Sulle donne, in particolare quelle povere, si abbatte il peso dell’incapacità dei governi di realizzare questi Obiettivi. Si stima che le complicazioni legate alla gravidanza siano costate la vita a circa 350.000 donne. La mortalità materna è spesso la conseguenza diretta della discriminazione di genere, della violazione dei diritti sessuali e riproduttivi e della negazione del diritto alle cure sanitarie.
‘Se vogliono fare passi avanti negli Obiettivi di sviluppo del millennio, i governi devono promuovere l’uguaglianza di genere e contrastare la discriminazione contro le donne‘ – ha sottolineato Weise.
Amnesty International ha chiesto agli stati del G20 ancora inadempienti (Arabia Saudita, Cina, India, Indonesia, Russia, Stati Uniti d’America e Turchia) di ratificare lo Statuto della Corte penale internazionale. La Conferenza internazionale di revisione sulla Corte, che inizia a Kampala, in Uganda, il 31 maggio, è un’occasione per i governi per dimostrare il loro impegno nei confronti della Corte.

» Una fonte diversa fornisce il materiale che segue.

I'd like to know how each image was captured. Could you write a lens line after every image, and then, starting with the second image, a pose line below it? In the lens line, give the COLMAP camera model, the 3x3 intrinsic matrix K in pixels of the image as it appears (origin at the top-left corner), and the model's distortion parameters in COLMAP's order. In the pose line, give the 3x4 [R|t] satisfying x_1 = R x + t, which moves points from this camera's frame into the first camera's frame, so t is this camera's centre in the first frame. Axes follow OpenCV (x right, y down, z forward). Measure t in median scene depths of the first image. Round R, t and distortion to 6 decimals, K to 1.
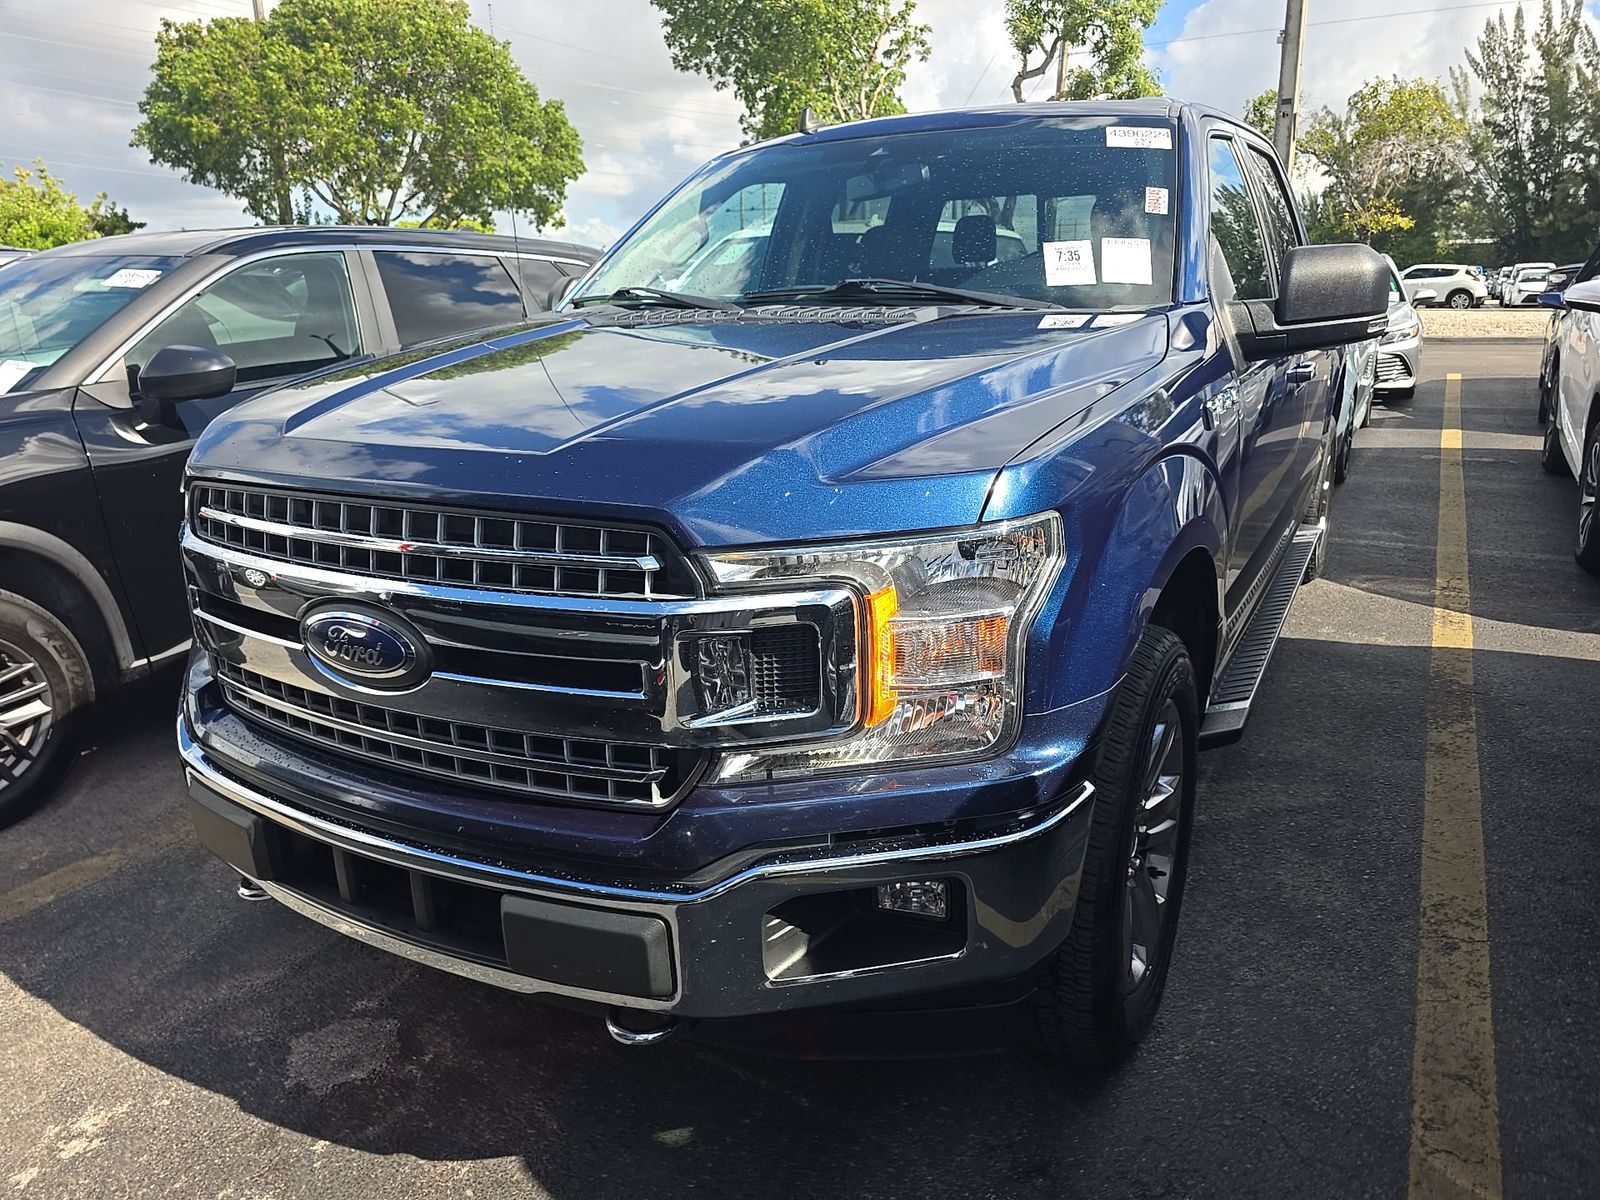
lens RADIAL K [[1078.8, 0, 800.0], [0, 1078.8, 600.0], [0, 0, 1]] dist [0.050848, -0.055544]
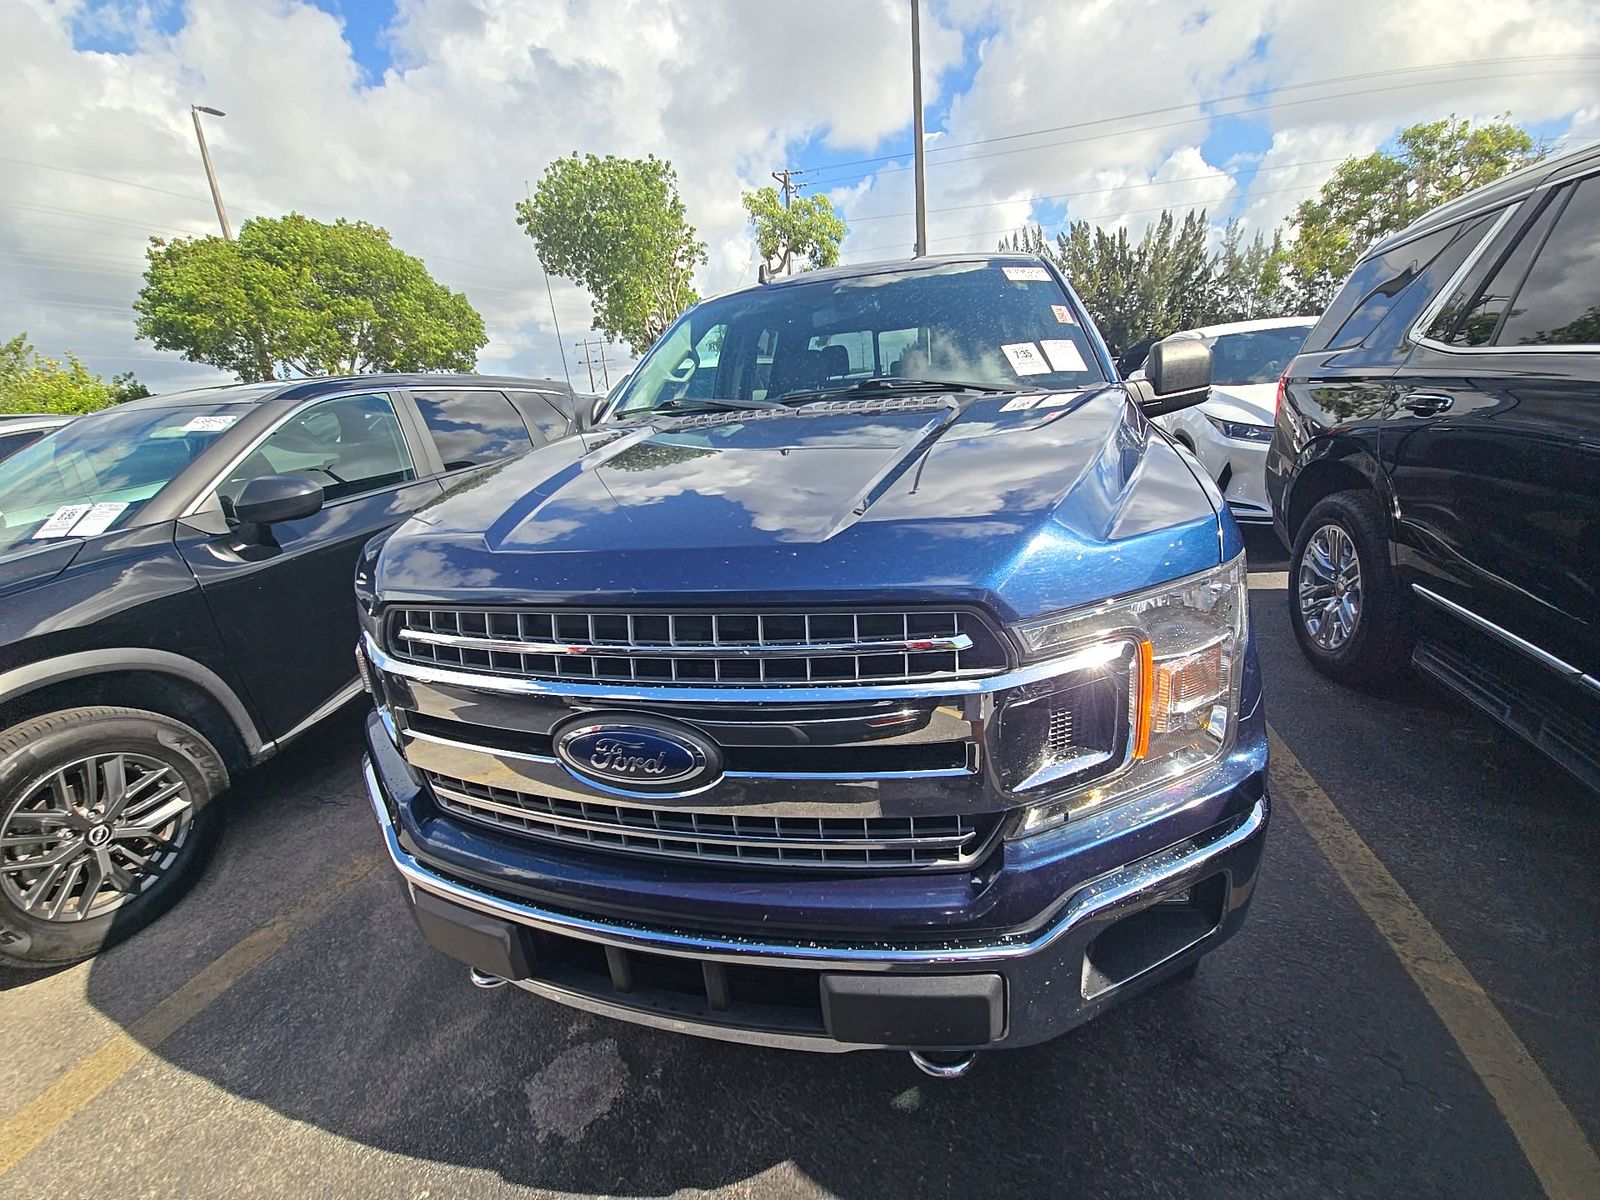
lens RADIAL K [[651.3, 0, 799.3], [0, 651.3, 593.9], [0, 0, 1]] dist [-0.002197, -0.000722]
pose [[0.968273, -0.124776, 0.216516, -0.188716], [0.124212, 0.992122, 0.016266, -0.048829], [-0.216840, 0.011144, 0.976143, 0.195848]]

Nonostante i gravi insuccessi registrati nel 2009 nei tentativi di assicurare giustizia, molti avvenimenti hanno fatto segnare dei progressi. In America Latina sono state riaperte inchieste su crimini coperti da leggi di amnistia, come dimostrano le epocali sentenze riguardanti l’ex presidente del Perù Alberto Fujimori, condannato per crimini contro l’umanità, e l’ultimo presidente militare dell’Argentina Reynaldo Bignone, condannato per sequestri e torture. Tutti i processi celebrati dalla Corte speciale per la Sierra Leone si sono conclusi salvo quello, ancora in corso, contro l’ex presidente della Liberia, Charles Taylor.
‘Il bisogno di giustizia globale è una lezione fondamentale da trarre dallo scorso anno. La giustizia porta equità e verità alle vittime, è un deterrente nei confronti delle violazioni dei diritti umani e, in definitiva, conduce verso un mondo più stabile e sicuro‘ – ha concluso Weise.